- Shadow and Light: A Novel
- Farrar, Straus and Giroux, 384 pp.
A man is found dead in a bathtub, brandy is poured and the whodunit game grows darker with every turn. Throw in a gritty 1927 Berlin, a major film studio and a chief inspector who never misses a beat and the pages practically turn themselves. Such is the frame of Jonathan Rabb’s Shadow and Light, which reaches into much deeper pockets than your average detective thriller.
This is a special kind of film noir, where a post-WWI Berlin is not itself, not entirely the dark, angular metropolis half-hidden in ambivalence and disposition, but strange “under a too-bright sun without the sense to generate a trace of heat.” The city is omniscient and Rabb gets it to speak through seedy backstreets, a warped past and what the reader knows and can imagine of its pre- and post-Nazi landscape.
He gave us an earlier Berlin and his seasoned protagonist, Nikolai Hoffner, in his 2005 novel, Rosa, the first of the trilogy, which means there is likely another book of this sort on its way.
The narrative is not driven purely by action, although there is plenty—each scene sets in motion the next and the speed of the dominos tipping over sometimes leaves you playing catch-up with a plot that’s trying to pull too many strings. Hoffner’s point of view and powers of observation are beacons in a sea of black clouds. This allows Rabb’s prose, often beautifully executed, to be multi-layered and, through his central character, discerning and insightful.
How Rabb designs the architecture of the characters surrounding the chief inspector—namely in his newly found lover, Leni, an American talent agent for Metro- Goldwyn-Mayer; his ailing mother; and his sons, Georg and Sascha—is equally skillful.
Consider the nuance in Hoffner’s processing:
The strength was less in her gaze or the way she stood—although both conveyed an unrelenting certainty—as in the easy grasp of her fingers. They were long and thin and perfectly delicate, and it was their indifference that gave them their power . . . . Her face had that same quality, fine and pale and seemingly inviting, but perhaps just too inviting to take the risk.
Later he falls for her, but Hoffner is usually one step ahead of any given person at hand. Even if later he is vulnerable to those who crumble around him, he knows better to trust too soon and completely. Rabb gives him a depth and range that shines brightest through the other voice in his head, the one that makes him so likeable.
Take this moment, for example, when he visits his dying mother in an old-age home for Russian Jews:
Her eyes were already shut. Even then, she was no closer to peace than when he had first arrived, and it was that, and that alone, that always cut him. Not for the sadness or loneliness or desperation that breathed in every corner of the place, but for his own failure.

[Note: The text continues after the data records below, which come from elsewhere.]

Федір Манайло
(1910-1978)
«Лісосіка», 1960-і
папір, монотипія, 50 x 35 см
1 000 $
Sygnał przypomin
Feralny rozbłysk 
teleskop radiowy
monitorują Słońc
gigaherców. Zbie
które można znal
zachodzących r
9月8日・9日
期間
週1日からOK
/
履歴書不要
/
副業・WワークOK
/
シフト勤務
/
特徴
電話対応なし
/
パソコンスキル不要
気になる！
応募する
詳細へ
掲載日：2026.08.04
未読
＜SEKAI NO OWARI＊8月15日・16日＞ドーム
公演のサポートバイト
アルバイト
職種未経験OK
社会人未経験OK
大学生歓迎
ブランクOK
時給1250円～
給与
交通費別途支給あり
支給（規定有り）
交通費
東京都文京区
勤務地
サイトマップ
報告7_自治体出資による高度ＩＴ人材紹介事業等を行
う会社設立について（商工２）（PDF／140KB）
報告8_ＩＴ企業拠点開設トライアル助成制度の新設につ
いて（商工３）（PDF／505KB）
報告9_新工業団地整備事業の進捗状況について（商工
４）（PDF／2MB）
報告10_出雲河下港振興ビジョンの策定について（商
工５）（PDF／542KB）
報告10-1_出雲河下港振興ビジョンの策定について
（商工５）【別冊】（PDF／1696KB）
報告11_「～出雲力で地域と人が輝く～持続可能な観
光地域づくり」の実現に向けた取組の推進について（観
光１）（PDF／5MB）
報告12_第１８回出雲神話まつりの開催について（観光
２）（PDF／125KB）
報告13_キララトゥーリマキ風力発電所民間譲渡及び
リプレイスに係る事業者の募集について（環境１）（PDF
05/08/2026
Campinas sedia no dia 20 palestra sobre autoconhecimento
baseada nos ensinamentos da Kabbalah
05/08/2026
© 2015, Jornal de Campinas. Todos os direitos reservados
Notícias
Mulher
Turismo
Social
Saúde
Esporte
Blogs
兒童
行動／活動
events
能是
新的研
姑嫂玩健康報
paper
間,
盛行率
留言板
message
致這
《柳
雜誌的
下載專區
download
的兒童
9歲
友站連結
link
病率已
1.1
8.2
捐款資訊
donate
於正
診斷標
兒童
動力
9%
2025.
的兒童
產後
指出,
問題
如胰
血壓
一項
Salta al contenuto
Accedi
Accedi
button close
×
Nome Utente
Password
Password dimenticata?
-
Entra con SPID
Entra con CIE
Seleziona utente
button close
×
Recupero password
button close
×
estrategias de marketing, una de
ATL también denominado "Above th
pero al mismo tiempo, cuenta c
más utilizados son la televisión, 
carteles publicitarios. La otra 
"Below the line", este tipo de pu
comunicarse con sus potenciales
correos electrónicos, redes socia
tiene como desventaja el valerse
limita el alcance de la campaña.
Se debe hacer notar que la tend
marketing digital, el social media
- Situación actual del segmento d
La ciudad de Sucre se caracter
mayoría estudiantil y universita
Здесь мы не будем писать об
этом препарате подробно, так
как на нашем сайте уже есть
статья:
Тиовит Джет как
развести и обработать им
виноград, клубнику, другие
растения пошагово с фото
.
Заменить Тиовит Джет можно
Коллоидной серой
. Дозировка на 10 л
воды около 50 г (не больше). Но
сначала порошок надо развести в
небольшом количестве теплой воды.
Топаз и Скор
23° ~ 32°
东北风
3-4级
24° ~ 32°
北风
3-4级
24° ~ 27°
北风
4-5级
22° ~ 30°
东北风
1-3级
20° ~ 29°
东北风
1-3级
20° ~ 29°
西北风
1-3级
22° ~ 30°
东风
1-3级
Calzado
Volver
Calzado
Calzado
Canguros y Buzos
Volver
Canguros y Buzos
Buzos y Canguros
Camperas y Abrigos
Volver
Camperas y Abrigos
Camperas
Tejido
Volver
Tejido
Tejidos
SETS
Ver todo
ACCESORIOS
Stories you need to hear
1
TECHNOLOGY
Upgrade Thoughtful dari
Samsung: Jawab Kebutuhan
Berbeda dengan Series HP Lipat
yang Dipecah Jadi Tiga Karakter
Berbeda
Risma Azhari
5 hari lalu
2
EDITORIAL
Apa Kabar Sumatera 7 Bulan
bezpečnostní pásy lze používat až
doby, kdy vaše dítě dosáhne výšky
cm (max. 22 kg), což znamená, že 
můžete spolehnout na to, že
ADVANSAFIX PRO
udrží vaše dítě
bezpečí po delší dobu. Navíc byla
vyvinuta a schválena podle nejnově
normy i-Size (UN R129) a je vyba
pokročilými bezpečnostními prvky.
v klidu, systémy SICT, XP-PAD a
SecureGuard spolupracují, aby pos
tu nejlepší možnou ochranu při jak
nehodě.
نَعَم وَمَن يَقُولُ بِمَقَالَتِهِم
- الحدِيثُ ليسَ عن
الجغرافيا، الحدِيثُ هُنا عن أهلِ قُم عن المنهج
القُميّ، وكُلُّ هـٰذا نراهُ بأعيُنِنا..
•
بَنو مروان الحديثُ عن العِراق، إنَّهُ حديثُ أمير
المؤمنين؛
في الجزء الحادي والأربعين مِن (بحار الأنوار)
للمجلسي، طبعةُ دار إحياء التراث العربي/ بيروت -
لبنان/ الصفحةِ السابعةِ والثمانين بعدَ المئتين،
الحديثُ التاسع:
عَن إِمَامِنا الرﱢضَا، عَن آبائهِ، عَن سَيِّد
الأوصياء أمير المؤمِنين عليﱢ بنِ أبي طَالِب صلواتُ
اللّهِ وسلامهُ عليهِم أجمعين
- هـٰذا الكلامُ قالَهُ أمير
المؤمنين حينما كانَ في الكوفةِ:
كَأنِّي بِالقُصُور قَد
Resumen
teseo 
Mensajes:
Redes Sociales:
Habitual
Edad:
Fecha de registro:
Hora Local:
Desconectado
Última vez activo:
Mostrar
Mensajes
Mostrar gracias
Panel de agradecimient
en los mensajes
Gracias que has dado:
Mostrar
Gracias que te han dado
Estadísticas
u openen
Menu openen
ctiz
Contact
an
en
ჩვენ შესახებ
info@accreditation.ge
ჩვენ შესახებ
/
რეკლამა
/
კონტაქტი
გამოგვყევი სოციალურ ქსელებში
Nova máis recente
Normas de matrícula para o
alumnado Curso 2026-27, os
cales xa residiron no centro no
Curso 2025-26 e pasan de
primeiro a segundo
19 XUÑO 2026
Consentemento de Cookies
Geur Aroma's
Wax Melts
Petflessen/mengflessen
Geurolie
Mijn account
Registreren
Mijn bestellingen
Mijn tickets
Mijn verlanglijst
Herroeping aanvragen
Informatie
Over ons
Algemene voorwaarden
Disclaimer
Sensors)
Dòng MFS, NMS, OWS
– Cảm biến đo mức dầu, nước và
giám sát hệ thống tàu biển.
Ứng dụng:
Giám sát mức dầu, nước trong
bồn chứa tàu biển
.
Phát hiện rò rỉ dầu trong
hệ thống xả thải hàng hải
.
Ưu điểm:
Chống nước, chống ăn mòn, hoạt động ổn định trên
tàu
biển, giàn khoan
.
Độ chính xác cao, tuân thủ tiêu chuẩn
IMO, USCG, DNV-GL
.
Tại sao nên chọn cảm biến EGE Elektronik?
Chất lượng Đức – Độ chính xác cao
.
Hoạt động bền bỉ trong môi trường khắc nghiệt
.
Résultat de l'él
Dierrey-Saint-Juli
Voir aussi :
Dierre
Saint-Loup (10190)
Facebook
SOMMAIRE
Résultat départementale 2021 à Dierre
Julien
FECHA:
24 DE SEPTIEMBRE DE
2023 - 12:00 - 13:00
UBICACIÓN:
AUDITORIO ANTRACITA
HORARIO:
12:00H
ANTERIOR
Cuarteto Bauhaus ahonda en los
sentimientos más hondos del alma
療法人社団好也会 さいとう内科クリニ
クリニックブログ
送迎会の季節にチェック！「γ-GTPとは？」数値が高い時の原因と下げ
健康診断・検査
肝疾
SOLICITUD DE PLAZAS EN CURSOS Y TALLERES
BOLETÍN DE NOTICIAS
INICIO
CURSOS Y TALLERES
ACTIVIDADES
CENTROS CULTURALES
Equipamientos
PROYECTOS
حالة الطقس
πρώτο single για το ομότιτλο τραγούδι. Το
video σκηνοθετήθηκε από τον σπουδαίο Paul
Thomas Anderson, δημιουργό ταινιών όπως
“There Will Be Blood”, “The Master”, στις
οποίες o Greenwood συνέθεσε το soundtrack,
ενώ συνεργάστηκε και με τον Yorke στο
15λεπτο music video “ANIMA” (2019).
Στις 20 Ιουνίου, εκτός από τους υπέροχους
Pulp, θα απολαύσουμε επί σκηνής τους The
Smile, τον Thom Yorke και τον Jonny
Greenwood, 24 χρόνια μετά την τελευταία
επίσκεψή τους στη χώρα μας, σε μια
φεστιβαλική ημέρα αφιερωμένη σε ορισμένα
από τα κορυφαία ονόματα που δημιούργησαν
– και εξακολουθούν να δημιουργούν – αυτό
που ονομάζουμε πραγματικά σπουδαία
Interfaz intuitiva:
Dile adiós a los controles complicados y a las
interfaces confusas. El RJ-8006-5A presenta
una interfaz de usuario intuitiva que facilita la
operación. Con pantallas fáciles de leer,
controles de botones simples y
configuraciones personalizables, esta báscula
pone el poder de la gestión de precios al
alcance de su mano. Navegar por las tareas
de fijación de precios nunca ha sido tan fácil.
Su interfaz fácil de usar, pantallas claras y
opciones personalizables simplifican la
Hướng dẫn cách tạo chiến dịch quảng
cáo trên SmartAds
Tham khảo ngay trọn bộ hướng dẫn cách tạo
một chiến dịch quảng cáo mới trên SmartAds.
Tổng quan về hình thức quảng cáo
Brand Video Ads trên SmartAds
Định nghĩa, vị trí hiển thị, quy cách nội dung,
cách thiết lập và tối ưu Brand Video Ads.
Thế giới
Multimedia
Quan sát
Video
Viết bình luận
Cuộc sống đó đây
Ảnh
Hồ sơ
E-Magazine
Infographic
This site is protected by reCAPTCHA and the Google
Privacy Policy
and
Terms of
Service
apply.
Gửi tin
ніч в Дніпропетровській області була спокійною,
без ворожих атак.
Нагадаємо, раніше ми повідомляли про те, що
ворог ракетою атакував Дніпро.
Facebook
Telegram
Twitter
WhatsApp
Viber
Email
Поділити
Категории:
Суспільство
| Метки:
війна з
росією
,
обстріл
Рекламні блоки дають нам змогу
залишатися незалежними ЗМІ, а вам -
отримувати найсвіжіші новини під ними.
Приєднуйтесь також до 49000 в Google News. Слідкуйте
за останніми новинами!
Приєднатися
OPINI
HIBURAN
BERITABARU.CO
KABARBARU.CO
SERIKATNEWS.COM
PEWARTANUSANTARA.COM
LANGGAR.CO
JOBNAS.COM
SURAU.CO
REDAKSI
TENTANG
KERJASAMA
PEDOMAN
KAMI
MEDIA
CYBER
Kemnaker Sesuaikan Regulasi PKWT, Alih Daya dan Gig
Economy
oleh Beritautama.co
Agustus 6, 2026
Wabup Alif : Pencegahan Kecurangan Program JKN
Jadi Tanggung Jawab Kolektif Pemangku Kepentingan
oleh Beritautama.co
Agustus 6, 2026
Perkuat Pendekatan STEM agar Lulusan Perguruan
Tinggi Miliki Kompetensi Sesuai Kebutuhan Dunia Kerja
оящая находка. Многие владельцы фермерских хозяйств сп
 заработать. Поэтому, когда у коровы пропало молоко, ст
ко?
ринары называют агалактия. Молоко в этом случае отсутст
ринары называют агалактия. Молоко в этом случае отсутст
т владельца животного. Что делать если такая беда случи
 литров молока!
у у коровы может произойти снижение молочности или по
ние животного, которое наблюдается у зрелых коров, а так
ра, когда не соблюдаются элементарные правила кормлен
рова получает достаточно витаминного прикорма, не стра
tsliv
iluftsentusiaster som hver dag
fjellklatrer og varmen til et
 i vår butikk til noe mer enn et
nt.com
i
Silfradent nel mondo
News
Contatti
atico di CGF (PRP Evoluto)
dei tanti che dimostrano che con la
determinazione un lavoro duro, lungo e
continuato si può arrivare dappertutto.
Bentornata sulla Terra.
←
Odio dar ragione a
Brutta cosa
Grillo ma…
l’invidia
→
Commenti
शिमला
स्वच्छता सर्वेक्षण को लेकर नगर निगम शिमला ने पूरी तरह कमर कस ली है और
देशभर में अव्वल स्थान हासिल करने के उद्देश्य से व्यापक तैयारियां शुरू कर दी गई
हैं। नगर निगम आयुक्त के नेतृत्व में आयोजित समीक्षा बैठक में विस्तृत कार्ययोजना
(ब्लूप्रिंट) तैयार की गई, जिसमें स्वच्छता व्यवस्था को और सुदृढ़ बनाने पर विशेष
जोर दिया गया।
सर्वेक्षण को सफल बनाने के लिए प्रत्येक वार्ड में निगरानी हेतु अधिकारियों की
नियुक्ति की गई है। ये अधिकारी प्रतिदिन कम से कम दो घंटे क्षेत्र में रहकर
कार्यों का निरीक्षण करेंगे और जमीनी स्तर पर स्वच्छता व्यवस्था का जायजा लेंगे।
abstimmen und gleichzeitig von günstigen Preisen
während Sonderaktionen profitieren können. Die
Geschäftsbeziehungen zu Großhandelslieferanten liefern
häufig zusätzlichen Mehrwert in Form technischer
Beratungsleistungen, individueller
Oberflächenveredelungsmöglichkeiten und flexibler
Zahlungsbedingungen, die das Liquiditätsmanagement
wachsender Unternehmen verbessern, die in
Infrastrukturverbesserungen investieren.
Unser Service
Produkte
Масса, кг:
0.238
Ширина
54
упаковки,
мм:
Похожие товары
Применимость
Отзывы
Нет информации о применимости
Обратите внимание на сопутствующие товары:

Hoffner carried it like an added weight to his own isolation, out into the street, and imagined that this was what shame must have felt like.
Decay is a major theme in this novel, and it takes root with Hoffner’s toothache and is later manifested in various shapes and sizes, notably in the “constant light” or “Weisserhimmel” that has become too much for everyone as well as Berlin’s sex and drug trade, which are where the clues lead, a treacherous, brutal slope to navigate. Tyssen, the Ufa film executive who was killed in his office bathtub, knew about a secret of how to record sound on film. But where is the invention? And why has the starlet, Ingrid Volker, gone missing?
Amid these perplexities, Hoffner delves into a world where the rules he’s been playing by quickly come unglued. He solicits the film director Fritz Lang and crime boss Alby Pimm and discovers much larger intersections and forces at work. His 16 year-old son, Georg, quit school to work at the film studio, while his oldest son, Sascha, turns up at a German Workers Party rally led by Joseph Goebbels.
Georg seeks his father’s approval, and as the weight of the backstory bubbles-up, you sense a tension on the verge of popping:
Hoffner could feel it slipping away. “Is there something I’m missing, Georgi?”
The boy said nothing.
“What?” said Hoffner.
“You’re going to do nothing aren’t you?”
Hoffner tried not to provoke him. “Yes.”
“So there was no point in coming out here at all, was there?”
“I came, Georgi, because you called me. Because you were concerned.”
A girl emerged from the building, and Georg watched as she walked down the path. He said quietly, “Are you listening to yourself, Papi?”
Martha had used silences like this. It was uncanny that a boy of sixteen—who had lost her at half that age—could so readily conjure them.
The dialogue is sharp and Rabb does a nice job at making the stage directions feel natural, but you wonder whether the looming conspiracies and political labyrinth are a bit too much for the upshot. That said, it’s hard to imagine prose being more finely tuned in a film noir, especially against the backdrop of an unforgiving Berlin so much better seen in the shadows than in light.